I had some requeriments and restrictions like:
- Collect the data by myself (cannot download datasets)
- The dataset should have between 30 and 100 observations (rows) and 5 to 10 features (columns)
- I could enrich the dataset with more information obtained with other methods than manual typing (for example, web scraping)
- Need to complete one analysis to answer the questions that I have to solve with this project, also I should supplement the analysis with some hypothesis.
My questions were about the lyrics of the songs that we use to listen everyday, these question are:
- Do the lyrics have an overall positive sentiment?
- Are women's lyrics more positive than men's
- Are pop's lyrics than hip hop's?
-
Creation of the dataset using python: I decided to collect information from Spotify Charts because I wanted to analyze lyrics globally, so I chose the top artist of the week 47 of year 2022. The process I followed was type in a file the artist of that chart and also used Last.fm to type more information like gender, main genre and if is a band.
Then I complete the dataset searching the 10 most popular songs of every artist in Spotify using their API.

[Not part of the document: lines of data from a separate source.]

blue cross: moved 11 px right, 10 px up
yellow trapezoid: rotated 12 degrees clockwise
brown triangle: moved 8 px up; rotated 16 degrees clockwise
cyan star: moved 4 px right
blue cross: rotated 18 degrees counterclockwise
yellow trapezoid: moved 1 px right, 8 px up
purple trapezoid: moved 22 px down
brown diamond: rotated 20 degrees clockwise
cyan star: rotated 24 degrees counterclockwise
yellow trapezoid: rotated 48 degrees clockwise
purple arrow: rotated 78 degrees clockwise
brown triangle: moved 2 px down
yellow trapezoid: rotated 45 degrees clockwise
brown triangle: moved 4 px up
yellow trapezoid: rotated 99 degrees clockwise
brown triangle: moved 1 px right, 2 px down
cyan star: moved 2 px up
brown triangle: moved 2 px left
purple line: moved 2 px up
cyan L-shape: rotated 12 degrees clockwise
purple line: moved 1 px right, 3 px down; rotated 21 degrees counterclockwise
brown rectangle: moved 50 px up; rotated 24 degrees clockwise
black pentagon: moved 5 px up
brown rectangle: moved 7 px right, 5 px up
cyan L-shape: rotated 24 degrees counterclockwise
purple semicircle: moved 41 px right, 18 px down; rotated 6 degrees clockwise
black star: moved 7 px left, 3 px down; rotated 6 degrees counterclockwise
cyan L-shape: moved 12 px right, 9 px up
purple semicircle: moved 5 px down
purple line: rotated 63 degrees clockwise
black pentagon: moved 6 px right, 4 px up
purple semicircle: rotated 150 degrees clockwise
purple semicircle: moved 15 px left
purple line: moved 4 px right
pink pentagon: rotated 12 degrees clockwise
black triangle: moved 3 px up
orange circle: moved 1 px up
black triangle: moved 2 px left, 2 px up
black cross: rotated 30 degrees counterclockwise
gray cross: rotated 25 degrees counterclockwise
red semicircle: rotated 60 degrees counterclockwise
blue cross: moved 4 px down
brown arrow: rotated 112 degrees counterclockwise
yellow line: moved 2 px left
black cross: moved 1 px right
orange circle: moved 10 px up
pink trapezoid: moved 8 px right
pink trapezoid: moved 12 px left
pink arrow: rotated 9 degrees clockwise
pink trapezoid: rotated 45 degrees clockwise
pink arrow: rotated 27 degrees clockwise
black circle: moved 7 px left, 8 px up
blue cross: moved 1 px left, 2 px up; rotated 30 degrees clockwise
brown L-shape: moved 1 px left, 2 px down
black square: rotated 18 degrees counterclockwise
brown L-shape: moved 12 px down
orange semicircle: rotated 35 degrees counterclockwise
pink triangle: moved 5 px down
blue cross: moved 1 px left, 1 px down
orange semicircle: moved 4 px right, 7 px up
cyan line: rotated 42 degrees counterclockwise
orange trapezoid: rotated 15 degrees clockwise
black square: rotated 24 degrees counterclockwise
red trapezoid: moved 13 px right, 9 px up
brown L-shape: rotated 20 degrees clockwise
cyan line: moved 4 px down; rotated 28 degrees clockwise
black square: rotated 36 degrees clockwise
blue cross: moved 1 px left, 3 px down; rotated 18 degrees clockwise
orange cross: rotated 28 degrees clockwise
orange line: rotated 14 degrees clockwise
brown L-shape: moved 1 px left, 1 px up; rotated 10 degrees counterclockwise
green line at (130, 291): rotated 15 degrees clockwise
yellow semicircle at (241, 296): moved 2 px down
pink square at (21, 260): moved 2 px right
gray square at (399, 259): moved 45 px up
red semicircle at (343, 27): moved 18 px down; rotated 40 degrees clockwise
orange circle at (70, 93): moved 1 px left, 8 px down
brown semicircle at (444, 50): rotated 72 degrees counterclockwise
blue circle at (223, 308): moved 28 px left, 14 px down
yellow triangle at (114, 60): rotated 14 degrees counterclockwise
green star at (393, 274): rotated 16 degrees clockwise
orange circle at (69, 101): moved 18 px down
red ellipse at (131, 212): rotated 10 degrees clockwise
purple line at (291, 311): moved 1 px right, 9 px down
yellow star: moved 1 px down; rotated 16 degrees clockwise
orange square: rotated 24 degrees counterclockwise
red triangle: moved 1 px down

After that I used the lyricsgenius library to connect to the website Genius to download 5 lyrics of the 10 most popular songs in Spotify of every artist (because the name of the songs in Spotify not always has a corresponding name in Genius). At this point I also created one function with Selenium to get the connection token, just in case that the token to connect to Genius change. Right now is stored in a file (secrets.txt) but could get it without store it.
-
Once I downloaded all the information, needed to make a treatment to do the sentiment analysis (using the library Flair) and natural language processing (NLTK).
-
Since in the list of songs were used different languages, I decided to translate all to english to simplify the analysis. For this I used the library Fasttext with their pre-trained model to detect the language of the lyrics and then translate them to english with the library translators which if cannot do the translation uses google translator to perform the work.
-
I calculated the top words with NLTK functions and update manually their stop words list to include more that where not interesting to my analysis.
-
I also created a function to generate one word cloud with the library wordcloud and PIL to show different with shapes that I downloaded.
-
In another jupyter notebook I developed the hypothesis analysis and prepared the dataset to the visual analysis with Tableau
I used Tableau in his public version to create the presentation of the project and the visual analysis of the project, can find in in my Tableau
The project include a demo in flask that allows to search a song of one artist and will show the lyrics translated with the sentiment analysis and one wordcloud.